SHORT TASK
Could you convert the item lines, starting with the line that contains "scientific name: Eriophyllum lanatum" and going on through the line that contains "order: Asparagales", into a JSON list of strings with one string per line and blank lines left out?

Data entries:
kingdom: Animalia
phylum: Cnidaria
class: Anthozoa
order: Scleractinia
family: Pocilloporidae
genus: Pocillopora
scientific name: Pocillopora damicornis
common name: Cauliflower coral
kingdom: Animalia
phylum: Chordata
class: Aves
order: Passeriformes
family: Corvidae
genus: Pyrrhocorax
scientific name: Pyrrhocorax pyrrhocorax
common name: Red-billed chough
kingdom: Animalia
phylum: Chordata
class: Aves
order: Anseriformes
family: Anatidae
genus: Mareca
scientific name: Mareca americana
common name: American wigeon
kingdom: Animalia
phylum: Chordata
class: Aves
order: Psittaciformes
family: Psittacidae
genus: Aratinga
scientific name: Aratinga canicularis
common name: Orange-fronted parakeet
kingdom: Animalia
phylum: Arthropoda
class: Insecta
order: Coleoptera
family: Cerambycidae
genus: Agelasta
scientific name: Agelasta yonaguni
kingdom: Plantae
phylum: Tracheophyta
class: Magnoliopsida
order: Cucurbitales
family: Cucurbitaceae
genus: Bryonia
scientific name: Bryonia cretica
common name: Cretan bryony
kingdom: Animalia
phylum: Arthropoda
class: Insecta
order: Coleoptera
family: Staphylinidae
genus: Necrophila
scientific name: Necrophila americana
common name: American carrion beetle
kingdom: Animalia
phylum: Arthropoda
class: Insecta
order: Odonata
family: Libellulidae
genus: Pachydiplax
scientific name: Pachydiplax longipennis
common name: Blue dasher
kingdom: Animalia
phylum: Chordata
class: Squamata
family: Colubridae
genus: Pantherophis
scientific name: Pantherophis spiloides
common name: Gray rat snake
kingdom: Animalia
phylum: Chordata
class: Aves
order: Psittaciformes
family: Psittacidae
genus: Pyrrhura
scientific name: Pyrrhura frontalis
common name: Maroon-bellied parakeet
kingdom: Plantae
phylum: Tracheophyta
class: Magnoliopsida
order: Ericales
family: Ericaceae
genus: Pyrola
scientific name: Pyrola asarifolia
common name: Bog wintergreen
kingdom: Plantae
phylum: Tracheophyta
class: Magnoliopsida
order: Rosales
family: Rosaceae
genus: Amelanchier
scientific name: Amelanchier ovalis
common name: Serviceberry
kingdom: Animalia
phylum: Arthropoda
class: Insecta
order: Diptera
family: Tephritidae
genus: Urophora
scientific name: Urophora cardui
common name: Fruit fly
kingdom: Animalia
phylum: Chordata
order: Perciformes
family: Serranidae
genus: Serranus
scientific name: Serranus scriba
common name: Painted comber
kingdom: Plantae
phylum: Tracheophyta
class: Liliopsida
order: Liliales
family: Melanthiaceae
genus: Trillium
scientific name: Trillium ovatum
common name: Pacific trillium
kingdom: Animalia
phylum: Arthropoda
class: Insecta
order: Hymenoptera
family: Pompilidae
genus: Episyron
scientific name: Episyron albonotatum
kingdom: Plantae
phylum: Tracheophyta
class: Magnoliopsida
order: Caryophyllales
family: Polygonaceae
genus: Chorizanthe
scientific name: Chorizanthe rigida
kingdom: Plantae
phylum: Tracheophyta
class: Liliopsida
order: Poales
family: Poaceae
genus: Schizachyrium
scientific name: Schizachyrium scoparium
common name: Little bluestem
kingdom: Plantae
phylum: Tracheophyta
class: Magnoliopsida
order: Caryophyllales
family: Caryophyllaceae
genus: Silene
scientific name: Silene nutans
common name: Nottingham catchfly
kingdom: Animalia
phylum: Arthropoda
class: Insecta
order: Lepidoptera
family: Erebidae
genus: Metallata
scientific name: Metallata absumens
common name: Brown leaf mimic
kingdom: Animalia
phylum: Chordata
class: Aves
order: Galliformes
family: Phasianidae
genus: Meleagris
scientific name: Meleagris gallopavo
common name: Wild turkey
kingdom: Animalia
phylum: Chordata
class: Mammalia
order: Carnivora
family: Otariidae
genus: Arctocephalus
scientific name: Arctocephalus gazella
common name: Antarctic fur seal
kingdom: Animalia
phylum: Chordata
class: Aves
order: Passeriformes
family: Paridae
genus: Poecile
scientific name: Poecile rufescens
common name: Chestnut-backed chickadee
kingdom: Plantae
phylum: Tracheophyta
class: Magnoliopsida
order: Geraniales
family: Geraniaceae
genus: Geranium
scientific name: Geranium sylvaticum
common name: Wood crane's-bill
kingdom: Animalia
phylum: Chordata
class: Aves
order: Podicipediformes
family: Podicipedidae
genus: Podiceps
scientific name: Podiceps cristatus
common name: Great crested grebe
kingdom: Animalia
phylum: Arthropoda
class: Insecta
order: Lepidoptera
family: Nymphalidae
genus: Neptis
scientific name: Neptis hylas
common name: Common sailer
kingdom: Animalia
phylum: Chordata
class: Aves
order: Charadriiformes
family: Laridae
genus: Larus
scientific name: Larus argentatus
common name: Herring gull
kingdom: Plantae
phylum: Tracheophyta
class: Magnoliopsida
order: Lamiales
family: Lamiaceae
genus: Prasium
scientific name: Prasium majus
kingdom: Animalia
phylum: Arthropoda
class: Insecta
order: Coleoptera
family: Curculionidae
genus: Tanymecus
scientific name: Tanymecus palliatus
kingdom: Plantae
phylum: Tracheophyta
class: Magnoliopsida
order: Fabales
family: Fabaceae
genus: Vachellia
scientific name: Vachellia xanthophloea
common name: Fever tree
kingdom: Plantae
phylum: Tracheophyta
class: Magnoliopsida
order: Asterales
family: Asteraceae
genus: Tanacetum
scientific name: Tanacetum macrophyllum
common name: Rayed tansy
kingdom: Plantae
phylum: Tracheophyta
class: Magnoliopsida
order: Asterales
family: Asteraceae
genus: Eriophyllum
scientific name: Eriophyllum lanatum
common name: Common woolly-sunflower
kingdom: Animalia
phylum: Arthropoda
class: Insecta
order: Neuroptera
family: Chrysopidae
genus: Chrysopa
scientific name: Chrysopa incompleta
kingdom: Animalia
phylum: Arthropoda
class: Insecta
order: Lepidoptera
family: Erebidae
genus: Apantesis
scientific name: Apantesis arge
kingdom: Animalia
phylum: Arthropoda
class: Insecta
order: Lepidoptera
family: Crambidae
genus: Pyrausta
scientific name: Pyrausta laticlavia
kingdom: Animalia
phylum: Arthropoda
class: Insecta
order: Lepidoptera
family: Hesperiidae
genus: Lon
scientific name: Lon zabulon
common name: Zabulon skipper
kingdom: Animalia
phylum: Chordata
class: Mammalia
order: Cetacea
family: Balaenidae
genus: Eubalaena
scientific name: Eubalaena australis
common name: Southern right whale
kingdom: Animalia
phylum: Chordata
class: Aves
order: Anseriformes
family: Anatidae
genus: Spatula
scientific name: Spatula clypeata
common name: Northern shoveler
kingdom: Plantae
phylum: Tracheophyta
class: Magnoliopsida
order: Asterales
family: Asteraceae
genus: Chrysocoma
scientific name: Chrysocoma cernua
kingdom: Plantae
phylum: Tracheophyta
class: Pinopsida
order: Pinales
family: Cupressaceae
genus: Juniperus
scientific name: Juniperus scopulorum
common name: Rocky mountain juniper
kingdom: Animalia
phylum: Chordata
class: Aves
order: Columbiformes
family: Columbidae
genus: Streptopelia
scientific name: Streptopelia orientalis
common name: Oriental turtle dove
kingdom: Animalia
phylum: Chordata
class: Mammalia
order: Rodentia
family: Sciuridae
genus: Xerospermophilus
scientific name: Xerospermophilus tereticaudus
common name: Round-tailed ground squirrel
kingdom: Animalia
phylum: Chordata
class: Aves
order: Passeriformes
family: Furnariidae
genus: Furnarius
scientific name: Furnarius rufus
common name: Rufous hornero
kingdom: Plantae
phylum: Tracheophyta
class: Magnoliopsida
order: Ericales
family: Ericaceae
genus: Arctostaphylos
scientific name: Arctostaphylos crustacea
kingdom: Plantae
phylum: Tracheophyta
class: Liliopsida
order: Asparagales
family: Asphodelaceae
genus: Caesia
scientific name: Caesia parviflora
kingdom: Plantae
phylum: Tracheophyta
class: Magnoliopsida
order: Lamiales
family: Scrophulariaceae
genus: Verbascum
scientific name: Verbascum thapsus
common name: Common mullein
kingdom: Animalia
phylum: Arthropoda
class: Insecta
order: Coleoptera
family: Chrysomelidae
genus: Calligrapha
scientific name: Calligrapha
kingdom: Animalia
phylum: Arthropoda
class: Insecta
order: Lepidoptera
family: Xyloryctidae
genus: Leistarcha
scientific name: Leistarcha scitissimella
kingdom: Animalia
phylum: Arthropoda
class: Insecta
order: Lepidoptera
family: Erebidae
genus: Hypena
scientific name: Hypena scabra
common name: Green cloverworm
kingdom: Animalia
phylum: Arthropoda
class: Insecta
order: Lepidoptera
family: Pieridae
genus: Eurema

SOLUTION FOR THIS PROBLEM
[
  "scientific name: Eriophyllum lanatum",
  "common name: Common woolly-sunflower",
  "kingdom: Animalia",
  "phylum: Arthropoda",
  "class: Insecta",
  "order: Neuroptera",
  "family: Chrysopidae",
  "genus: Chrysopa",
  "scientific name: Chrysopa incompleta",
  "kingdom: Animalia",
  "phylum: Arthropoda",
  "class: Insecta",
  "order: Lepidoptera",
  "family: Erebidae",
  "genus: Apantesis",
  "scientific name: Apantesis arge",
  "kingdom: Animalia",
  "phylum: Arthropoda",
  "class: Insecta",
  "order: Lepidoptera",
  "family: Crambidae",
  "genus: Pyrausta",
  "scientific name: Pyrausta laticlavia",
  "kingdom: Animalia",
  "phylum: Arthropoda",
  "class: Insecta",
  "order: Lepidoptera",
  "family: Hesperiidae",
  "genus: Lon",
  "scientific name: Lon zabulon",
  "common name: Zabulon skipper",
  "kingdom: Animalia",
  "phylum: Chordata",
  "class: Mammalia",
  "order: Cetacea",
  "family: Balaenidae",
  "genus: Eubalaena",
  "scientific name: Eubalaena australis",
  "common name: Southern right whale",
  "kingdom: Animalia",
  "phylum: Chordata",
  "class: Aves",
  "order: Anseriformes",
  "family: Anatidae",
  "genus: Spatula",
  "scientific name: Spatula clypeata",
  "common name: Northern shoveler",
  "kingdom: Plantae",
  "phylum: Tracheophyta",
  "class: Magnoliopsida",
  "order: Asterales",
  "family: Asteraceae",
  "genus: Chrysocoma",
  "scientific name: Chrysocoma cernua",
  "kingdom: Plantae",
  "phylum: Tracheophyta",
  "class: Pinopsida",
  "order: Pinales",
  "family: Cupressaceae",
  "genus: Juniperus",
  "scientific name: Juniperus scopulorum",
  "common name: Rocky mountain juniper",
  "kingdom: Animalia",
  "phylum: Chordata",
  "class: Aves",
  "order: Columbiformes",
  "family: Columbidae",
  "genus: Streptopelia",
  "scientific name: Streptopelia orientalis",
  "common name: Oriental turtle dove",
  "kingdom: Animalia",
  "phylum: Chordata",
  "class: Mammalia",
  "order: Rodentia",
  "family: Sciuridae",
  "genus: Xerospermophilus",
  "scientific name: Xerospermophilus tereticaudus",
  "common name: Round-tailed ground squirrel",
  "kingdom: Animalia",
  "phylum: Chordata",
  "class: Aves",
  "order: Passeriformes",
  "family: Furnariidae",
  "genus: Furnarius",
  "scientific name: Furnarius rufus",
  "common name: Rufous hornero",
  "kingdom: Plantae",
  "phylum: Tracheophyta",
  "class: Magnoliopsida",
  "order: Ericales",
  "family: Ericaceae",
  "genus: Arctostaphylos",
  "scientific name: Arctostaphylos crustacea",
  "kingdom: Plantae",
  "phylum: Tracheophyta",
  "class: Liliopsida",
  "order: Asparagales"
]